| Try it |
Each line of the data below that carries the word "Niagara" needs to be copied.

| Data to use |
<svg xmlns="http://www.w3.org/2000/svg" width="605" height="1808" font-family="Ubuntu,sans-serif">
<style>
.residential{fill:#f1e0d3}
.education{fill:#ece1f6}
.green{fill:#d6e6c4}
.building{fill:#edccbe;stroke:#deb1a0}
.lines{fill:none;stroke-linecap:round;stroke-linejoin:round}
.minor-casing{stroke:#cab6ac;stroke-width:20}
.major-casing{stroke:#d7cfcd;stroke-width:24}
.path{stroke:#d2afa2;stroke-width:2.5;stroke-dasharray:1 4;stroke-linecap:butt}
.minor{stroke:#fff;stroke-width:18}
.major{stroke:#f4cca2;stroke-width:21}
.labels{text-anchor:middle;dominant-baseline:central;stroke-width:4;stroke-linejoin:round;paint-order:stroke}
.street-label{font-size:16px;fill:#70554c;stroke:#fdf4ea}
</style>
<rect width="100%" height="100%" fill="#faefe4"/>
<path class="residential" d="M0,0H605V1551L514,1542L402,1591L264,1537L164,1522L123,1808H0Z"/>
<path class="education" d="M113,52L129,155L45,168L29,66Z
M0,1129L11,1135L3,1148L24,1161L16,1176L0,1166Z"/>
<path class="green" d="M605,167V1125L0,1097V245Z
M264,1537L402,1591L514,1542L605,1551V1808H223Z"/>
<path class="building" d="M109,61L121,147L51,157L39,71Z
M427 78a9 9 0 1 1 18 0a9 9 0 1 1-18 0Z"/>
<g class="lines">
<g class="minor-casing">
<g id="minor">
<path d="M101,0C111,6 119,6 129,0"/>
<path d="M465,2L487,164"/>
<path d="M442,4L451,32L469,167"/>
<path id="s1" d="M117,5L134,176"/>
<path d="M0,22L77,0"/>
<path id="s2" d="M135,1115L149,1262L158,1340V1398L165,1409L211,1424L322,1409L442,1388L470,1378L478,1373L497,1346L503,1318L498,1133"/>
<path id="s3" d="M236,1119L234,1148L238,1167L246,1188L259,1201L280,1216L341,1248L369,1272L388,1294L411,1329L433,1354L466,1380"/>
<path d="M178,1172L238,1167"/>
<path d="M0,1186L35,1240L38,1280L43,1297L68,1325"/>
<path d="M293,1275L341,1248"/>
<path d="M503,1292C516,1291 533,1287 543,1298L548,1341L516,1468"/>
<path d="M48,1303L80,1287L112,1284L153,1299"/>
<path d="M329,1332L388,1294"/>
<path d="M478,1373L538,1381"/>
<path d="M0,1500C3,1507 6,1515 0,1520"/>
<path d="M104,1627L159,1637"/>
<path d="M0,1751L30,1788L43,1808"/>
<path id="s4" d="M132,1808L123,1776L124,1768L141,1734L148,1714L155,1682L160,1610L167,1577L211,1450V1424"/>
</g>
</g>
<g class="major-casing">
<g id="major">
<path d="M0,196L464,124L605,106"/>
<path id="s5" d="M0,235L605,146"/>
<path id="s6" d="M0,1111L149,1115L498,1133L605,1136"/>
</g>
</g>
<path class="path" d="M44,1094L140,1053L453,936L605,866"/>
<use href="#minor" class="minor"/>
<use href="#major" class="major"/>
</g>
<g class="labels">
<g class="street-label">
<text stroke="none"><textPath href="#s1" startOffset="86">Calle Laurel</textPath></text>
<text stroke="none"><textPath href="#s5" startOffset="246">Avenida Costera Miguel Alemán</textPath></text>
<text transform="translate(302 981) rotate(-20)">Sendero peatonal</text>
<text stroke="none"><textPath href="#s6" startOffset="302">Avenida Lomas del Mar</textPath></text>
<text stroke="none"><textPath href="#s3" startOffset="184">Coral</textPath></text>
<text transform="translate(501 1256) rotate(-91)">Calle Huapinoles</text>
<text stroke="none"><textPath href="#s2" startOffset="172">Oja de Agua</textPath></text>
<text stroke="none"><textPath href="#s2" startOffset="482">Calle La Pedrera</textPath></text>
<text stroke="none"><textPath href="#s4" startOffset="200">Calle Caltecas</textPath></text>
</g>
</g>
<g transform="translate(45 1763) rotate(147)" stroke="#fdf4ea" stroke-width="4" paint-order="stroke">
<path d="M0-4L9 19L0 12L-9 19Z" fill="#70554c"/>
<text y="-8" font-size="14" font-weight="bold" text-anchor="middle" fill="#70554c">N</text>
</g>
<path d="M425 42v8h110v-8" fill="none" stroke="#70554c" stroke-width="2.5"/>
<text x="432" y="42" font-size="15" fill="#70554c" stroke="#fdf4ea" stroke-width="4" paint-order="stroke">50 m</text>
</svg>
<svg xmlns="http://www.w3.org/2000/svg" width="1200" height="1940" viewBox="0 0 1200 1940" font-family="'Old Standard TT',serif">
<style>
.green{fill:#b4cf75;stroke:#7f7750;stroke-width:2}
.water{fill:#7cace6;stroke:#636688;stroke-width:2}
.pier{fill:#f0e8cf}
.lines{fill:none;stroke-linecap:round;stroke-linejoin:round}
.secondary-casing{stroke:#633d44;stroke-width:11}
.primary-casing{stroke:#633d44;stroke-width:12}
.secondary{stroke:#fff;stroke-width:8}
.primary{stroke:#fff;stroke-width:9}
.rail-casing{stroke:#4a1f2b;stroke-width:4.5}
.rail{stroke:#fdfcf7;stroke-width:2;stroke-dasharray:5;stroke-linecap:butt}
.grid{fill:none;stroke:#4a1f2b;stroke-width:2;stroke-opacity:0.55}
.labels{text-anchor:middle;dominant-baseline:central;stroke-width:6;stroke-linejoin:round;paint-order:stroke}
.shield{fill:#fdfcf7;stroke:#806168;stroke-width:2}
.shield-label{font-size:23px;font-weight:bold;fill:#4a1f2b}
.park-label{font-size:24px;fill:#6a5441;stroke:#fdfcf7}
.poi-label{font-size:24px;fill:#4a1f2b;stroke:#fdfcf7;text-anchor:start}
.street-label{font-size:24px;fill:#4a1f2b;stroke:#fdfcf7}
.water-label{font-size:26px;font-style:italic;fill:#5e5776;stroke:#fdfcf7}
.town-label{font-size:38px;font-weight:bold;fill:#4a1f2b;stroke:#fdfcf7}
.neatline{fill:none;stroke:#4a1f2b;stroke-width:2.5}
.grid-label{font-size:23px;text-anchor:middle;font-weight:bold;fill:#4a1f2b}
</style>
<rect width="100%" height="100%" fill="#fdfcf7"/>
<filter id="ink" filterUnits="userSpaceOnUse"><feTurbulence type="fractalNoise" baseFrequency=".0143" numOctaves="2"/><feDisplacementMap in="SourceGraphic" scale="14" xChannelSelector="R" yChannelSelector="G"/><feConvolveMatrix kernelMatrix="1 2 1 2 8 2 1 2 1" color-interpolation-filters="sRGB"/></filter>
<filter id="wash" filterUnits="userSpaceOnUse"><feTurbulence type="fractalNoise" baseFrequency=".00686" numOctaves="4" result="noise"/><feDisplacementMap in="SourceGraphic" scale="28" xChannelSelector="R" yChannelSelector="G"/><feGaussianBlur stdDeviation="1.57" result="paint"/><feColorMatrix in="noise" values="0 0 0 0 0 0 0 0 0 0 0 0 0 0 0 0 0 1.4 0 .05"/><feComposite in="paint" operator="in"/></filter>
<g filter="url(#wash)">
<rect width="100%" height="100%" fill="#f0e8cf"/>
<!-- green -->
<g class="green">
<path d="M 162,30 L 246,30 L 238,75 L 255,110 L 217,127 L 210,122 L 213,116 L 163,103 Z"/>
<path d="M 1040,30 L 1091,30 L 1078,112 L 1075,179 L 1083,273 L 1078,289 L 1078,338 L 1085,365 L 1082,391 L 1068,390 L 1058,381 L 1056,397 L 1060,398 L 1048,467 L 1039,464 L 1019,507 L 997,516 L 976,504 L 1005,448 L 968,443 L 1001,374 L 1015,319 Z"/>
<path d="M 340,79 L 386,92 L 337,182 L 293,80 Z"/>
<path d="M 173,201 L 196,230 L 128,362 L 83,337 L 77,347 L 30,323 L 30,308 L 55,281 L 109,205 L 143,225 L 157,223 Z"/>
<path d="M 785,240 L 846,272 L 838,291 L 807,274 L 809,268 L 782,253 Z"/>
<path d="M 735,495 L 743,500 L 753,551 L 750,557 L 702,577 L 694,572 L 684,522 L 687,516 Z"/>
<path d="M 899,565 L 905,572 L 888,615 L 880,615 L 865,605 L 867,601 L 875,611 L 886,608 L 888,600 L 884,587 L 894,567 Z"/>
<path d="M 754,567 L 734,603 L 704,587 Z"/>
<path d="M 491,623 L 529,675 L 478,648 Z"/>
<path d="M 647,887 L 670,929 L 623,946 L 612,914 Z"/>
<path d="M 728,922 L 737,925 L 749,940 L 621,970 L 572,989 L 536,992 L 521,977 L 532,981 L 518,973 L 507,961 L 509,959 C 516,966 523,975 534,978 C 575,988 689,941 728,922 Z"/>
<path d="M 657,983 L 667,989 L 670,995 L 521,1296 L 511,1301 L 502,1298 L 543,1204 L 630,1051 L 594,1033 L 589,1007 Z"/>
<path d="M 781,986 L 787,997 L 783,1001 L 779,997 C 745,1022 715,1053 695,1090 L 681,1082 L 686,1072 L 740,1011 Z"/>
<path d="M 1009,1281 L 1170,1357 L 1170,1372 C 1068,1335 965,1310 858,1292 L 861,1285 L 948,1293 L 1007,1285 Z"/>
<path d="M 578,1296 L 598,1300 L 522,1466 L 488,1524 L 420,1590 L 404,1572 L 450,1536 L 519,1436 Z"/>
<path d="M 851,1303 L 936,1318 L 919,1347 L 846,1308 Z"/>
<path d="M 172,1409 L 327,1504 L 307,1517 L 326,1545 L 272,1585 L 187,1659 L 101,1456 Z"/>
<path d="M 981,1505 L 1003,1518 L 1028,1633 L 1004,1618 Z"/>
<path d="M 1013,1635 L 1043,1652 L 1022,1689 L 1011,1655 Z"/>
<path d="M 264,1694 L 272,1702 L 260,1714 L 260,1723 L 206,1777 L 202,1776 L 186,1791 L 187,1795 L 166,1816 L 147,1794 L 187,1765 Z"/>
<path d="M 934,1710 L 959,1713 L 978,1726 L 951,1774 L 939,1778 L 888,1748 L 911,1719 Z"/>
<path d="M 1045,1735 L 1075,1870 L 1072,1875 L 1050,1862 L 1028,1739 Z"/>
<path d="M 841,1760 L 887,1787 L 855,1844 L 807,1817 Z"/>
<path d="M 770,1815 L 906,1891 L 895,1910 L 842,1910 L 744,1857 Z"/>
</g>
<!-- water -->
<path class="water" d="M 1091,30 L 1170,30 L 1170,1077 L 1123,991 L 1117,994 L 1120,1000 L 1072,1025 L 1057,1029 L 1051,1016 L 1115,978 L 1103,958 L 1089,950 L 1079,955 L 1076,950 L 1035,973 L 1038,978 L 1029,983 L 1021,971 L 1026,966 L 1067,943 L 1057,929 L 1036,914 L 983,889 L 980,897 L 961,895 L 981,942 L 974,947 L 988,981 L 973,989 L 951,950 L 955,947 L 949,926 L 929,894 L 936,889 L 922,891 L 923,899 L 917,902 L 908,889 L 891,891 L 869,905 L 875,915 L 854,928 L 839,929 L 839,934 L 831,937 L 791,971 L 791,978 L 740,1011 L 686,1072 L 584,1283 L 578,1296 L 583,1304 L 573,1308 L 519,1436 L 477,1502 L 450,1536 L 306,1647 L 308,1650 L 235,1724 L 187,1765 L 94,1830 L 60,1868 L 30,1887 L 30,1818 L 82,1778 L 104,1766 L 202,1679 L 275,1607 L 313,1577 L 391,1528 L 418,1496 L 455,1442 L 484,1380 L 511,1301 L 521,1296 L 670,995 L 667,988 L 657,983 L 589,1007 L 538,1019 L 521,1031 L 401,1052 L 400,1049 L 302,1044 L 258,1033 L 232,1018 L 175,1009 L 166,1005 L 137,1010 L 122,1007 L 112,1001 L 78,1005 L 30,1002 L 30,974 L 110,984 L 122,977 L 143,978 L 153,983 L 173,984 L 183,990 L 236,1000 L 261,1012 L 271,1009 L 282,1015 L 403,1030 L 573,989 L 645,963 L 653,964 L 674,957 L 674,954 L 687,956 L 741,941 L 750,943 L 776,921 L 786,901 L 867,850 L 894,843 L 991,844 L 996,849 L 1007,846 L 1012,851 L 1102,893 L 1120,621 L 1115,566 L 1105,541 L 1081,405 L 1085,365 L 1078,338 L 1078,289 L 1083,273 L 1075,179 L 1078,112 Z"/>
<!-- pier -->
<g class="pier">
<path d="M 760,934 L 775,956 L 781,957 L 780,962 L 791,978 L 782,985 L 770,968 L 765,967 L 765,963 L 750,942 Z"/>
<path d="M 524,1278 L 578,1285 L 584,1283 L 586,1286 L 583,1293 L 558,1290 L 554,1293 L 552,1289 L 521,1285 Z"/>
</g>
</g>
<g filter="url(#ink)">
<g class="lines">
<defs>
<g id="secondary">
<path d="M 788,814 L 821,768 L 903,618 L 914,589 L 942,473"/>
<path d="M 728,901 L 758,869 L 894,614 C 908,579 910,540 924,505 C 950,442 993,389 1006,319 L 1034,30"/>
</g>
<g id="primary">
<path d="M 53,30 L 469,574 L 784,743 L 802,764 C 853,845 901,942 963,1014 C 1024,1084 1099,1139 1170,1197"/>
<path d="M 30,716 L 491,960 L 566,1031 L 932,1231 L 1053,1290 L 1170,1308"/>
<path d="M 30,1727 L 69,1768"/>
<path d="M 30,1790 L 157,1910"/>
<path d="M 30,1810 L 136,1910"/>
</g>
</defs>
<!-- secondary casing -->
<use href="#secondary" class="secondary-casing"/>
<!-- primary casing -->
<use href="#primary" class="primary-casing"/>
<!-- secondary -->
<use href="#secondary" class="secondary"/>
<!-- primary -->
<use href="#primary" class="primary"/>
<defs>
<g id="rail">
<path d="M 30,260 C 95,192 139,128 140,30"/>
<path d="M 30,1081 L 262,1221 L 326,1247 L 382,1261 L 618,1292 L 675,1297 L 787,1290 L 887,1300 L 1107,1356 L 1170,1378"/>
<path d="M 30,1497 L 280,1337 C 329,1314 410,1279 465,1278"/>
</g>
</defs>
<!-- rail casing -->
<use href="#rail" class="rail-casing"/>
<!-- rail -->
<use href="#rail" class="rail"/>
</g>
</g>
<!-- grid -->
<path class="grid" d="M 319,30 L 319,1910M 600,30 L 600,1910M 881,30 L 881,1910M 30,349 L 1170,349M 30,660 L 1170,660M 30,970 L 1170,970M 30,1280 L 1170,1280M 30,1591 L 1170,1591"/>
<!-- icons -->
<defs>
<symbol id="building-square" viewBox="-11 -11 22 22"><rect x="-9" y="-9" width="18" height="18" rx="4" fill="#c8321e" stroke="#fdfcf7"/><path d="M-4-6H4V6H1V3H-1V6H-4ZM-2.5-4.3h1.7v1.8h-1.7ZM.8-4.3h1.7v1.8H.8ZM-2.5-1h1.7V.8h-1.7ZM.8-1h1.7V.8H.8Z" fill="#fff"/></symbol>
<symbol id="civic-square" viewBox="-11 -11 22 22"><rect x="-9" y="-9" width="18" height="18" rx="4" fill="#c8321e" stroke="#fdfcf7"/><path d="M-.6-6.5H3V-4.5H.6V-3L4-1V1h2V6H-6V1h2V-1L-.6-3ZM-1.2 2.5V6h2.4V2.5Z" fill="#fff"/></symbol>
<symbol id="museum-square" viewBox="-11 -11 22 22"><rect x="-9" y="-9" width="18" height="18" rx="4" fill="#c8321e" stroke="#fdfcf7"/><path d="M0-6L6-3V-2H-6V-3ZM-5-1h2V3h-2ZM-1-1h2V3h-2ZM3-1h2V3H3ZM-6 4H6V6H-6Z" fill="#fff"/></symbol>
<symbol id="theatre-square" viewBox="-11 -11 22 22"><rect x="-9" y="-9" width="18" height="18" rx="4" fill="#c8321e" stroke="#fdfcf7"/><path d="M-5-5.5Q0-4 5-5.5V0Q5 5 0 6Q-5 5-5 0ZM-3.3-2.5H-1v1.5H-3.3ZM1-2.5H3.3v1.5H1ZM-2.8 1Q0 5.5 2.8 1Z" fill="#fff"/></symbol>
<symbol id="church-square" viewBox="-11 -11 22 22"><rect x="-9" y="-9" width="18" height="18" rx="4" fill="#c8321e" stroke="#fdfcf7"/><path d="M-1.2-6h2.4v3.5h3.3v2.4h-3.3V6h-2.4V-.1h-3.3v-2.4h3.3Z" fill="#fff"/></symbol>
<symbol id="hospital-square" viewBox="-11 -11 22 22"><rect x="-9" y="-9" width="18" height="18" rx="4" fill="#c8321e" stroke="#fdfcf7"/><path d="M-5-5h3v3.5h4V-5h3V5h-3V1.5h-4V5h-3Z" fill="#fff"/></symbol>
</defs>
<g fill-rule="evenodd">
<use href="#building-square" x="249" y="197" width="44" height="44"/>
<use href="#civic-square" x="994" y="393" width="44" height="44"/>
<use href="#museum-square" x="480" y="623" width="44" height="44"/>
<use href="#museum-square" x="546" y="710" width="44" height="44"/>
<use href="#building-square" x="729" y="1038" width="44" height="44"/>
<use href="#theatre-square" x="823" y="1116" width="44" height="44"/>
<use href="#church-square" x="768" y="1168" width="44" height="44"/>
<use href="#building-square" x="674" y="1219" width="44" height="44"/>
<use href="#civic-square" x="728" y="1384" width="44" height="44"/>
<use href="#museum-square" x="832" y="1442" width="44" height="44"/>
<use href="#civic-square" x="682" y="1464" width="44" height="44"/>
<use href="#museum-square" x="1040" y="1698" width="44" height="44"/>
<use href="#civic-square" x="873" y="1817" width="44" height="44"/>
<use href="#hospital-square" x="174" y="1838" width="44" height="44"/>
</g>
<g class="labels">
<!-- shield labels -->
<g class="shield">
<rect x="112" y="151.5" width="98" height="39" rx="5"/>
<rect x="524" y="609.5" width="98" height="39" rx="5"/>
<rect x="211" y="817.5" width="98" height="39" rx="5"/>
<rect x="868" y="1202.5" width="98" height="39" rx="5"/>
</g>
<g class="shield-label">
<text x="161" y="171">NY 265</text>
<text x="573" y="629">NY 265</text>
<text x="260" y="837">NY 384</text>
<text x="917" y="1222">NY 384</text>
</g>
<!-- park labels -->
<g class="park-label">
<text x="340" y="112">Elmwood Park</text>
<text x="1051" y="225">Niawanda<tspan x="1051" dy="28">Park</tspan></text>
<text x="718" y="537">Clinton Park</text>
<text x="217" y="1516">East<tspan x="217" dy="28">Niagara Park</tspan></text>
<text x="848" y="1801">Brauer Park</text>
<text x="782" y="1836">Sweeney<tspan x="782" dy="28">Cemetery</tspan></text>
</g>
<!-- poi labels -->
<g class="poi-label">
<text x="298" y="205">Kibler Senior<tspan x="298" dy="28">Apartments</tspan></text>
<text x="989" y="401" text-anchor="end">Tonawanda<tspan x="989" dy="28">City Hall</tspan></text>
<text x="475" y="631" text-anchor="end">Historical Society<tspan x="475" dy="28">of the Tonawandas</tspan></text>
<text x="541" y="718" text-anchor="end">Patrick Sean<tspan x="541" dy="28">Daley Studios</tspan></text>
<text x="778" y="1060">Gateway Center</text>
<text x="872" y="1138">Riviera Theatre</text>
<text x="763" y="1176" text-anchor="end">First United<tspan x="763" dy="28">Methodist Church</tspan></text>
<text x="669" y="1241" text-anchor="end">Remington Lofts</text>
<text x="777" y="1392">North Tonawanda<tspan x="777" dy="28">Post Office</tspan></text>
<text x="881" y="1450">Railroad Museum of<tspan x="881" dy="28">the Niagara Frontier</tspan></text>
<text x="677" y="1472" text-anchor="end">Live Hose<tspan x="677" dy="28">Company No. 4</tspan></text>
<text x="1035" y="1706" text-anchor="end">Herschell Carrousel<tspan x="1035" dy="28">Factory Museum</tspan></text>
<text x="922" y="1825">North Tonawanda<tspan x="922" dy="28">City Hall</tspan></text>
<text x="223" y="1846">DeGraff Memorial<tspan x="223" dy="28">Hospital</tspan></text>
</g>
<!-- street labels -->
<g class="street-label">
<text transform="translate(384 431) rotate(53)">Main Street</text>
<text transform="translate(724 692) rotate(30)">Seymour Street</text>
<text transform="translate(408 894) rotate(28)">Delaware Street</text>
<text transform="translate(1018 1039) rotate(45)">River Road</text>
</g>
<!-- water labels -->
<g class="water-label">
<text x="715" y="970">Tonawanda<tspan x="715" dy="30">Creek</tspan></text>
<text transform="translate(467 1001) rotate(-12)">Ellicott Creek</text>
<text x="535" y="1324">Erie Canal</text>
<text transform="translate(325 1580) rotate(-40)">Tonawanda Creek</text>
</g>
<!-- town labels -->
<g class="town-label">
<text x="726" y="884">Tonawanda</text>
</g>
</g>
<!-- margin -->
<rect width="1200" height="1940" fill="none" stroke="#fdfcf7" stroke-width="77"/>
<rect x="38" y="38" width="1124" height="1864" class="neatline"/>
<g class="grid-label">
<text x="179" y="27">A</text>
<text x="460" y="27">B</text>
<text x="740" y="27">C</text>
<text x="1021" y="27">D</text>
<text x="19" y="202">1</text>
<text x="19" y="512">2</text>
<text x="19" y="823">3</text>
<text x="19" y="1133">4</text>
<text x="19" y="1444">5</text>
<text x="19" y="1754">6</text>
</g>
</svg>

| Exercise answer |
<text x="217" y="1516">East<tspan x="217" dy="28">Niagara Park</tspan></text>
<text x="881" y="1450">Railroad Museum of<tspan x="881" dy="28">the Niagara Frontier</tspan></text>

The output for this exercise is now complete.